Pendukung Salah Satu Capres dalam Kawalan Polisi (suara)


intelijen – Rangkaian proses demokrasi dalam Pilpres hanya merendahkan martabat manusia. Tidak pernah ada proses demokrasi yang bersih dan bebas manipulasi. Dari awalnya, sampai akhirnya.

Penegasan itu disampaikan pengamat kebijakan publik PIRAC, Zaim Saidi, menyikapi kerasnya pertikaian antar dua kubu yang berlaga dalam Pilpres 2014. “Rangkaian proses demokrasi ini hanyalah  merendahkan martabat manusia. Dua kubu saling menjelek-jelekkan, saling membela diri, menutupi kejelekan-kejelekan,” tulis  Zaim Saidi di akun Twitter @ZaimSaidi.

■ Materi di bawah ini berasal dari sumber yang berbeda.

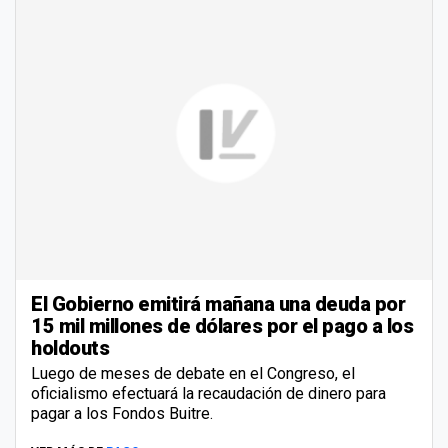
El Gobierno emitirá mañana una deuda por
15 mil millones de dólares por el pago a los
holdouts
Luego de meses de debate en el Congreso, el
oficialismo efectuará la recaudación de dinero para
pagar a los Fondos Buitre.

Zaim Saidi juga mengecam keberadaan “cukong-cukong” di belakang capres/cawapres. “Tanpa cukong tak bisa jadi capres, apalagi presiden,” tulis @ZaimSaidi menanggapi komentar akun @RustamIbrahim.

“Janagan lupa deretan cukong-cukong di belakangnya,” tegas @ZaimSaidi menanggapi pernyataan @RustamIbrahim: “Jika Jokowi dipilih dia adalah Presiden sipil, Pangti TNI yang tidak pernah langgar HAM.”